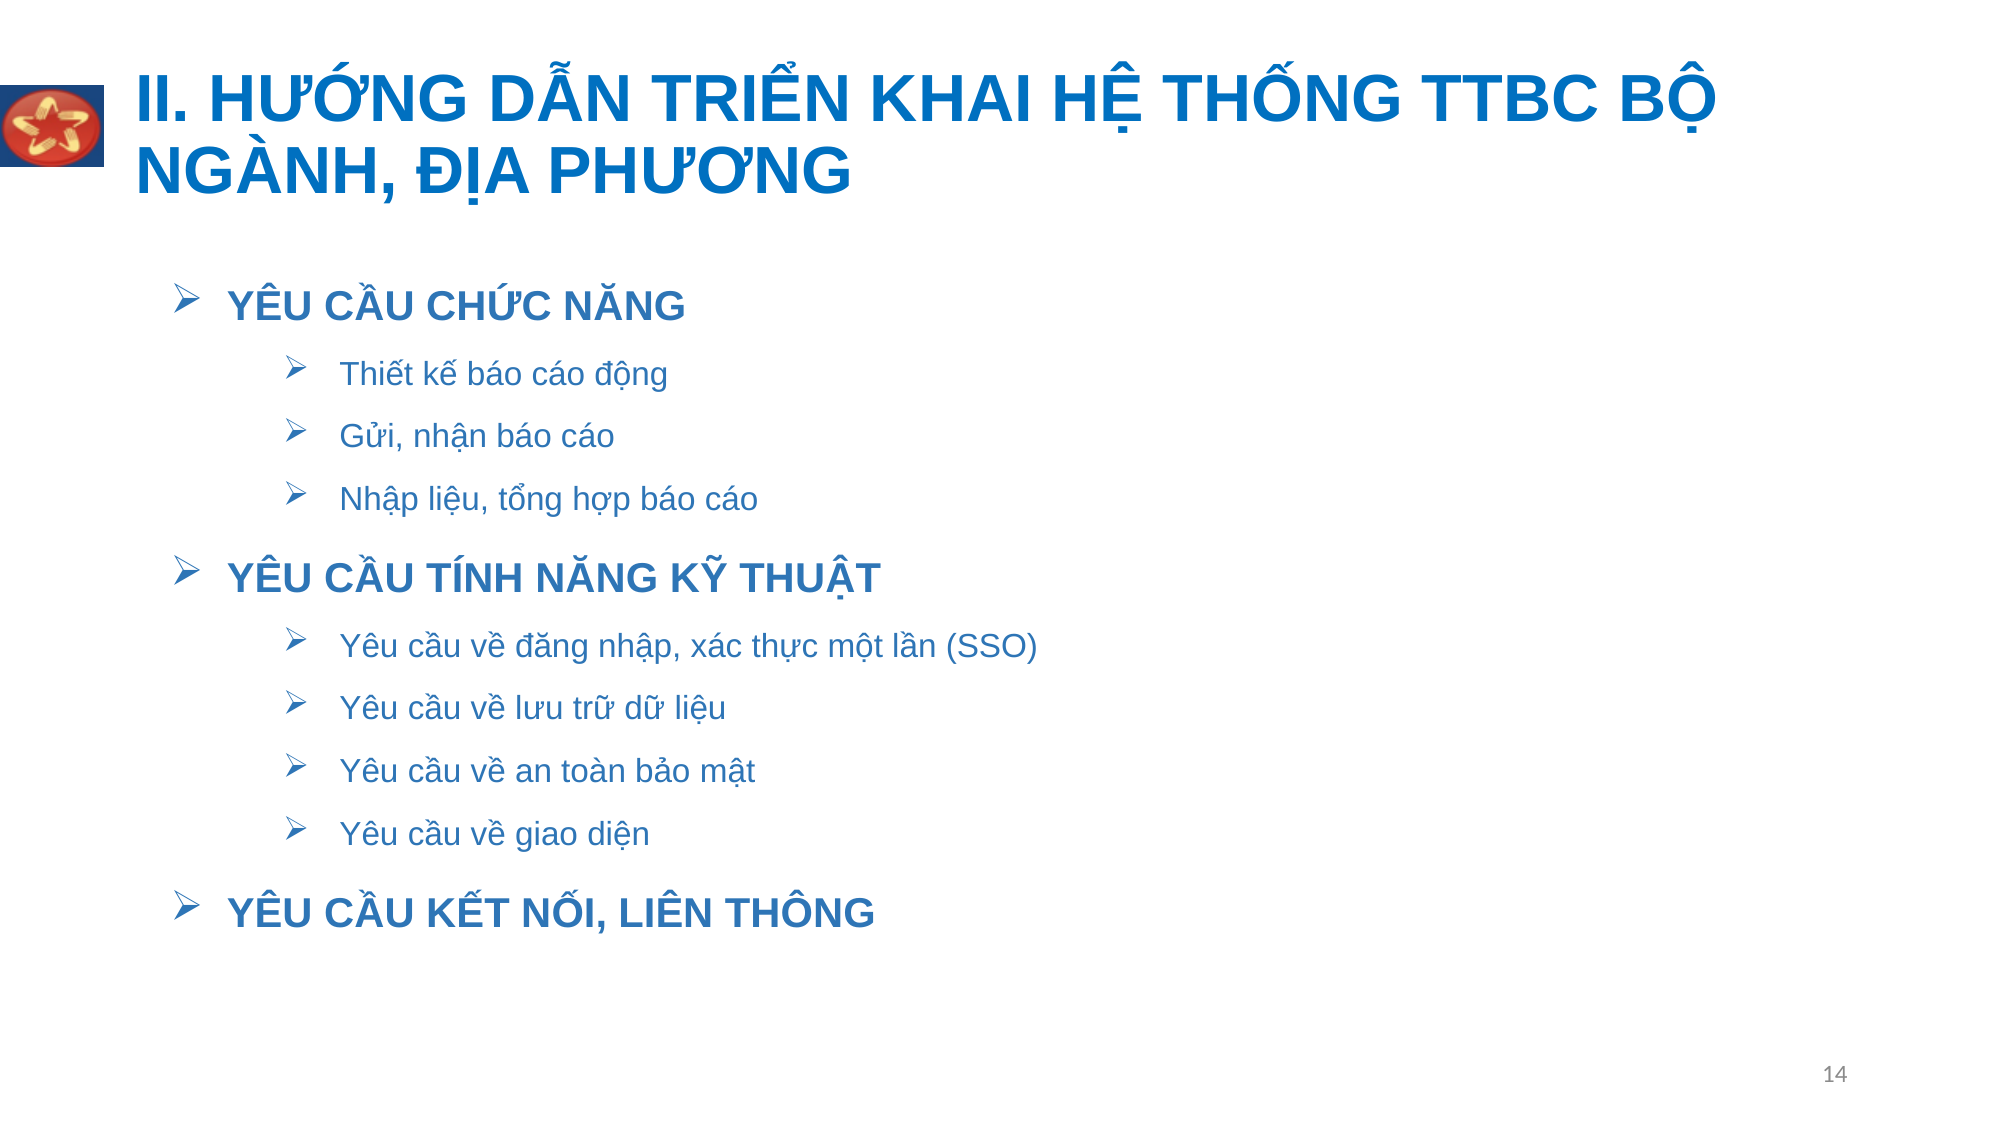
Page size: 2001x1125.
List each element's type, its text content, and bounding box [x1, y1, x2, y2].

picture [0, 85, 104, 167]
title II. HƯỚNG DẪN TRIỂN KHAI HỆ THỐNG TTBC BỘ NGÀNH, ĐỊA PHƯƠNG [120, 27, 1783, 245]
text_box YÊU CẦU CHỨC NĂNG Thiết kế báo cáo động Gửi, nhận báo cáo Nhập liệu, tổng hợp báo cáo YÊU CẦU TÍNH NĂNG KỸ THUẬT Yêu cầu về đăng nhập, xác thực một lần (SSO) Yêu cầu về lưu trữ dữ liệu Yêu cầu về an toàn bảo mật Yêu cầu về giao diện YÊU CẦU KẾT NỐI, LIÊN THÔNG [155, 271, 1783, 914]
slide_number 14 [1788, 1042, 1863, 1103]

-- -- --

▸ **To do**: Exact retyping is needed for the line with "List each element's" and for each line after it through the end of the listing above; no other lines belong.

▸ **Answer to the exercise**:
List each element's type, its text content, and bounding box [x1, y1, x2, y2].

picture [0, 85, 104, 167]
title II. HƯỚNG DẪN TRIỂN KHAI HỆ THỐNG TTBC BỘ NGÀNH, ĐỊA PHƯƠNG [120, 27, 1783, 245]
text_box YÊU CẦU CHỨC NĂNG Thiết kế báo cáo động Gửi, nhận báo cáo Nhập liệu, tổng hợp báo cáo YÊU CẦU TÍNH NĂNG KỸ THUẬT Yêu cầu về đăng nhập, xác thực một lần (SSO) Yêu cầu về lưu trữ dữ liệu Yêu cầu về an toàn bảo mật Yêu cầu về giao diện YÊU CẦU KẾT NỐI, LIÊN THÔNG [155, 271, 1783, 914]
slide_number 14 [1788, 1042, 1863, 1103]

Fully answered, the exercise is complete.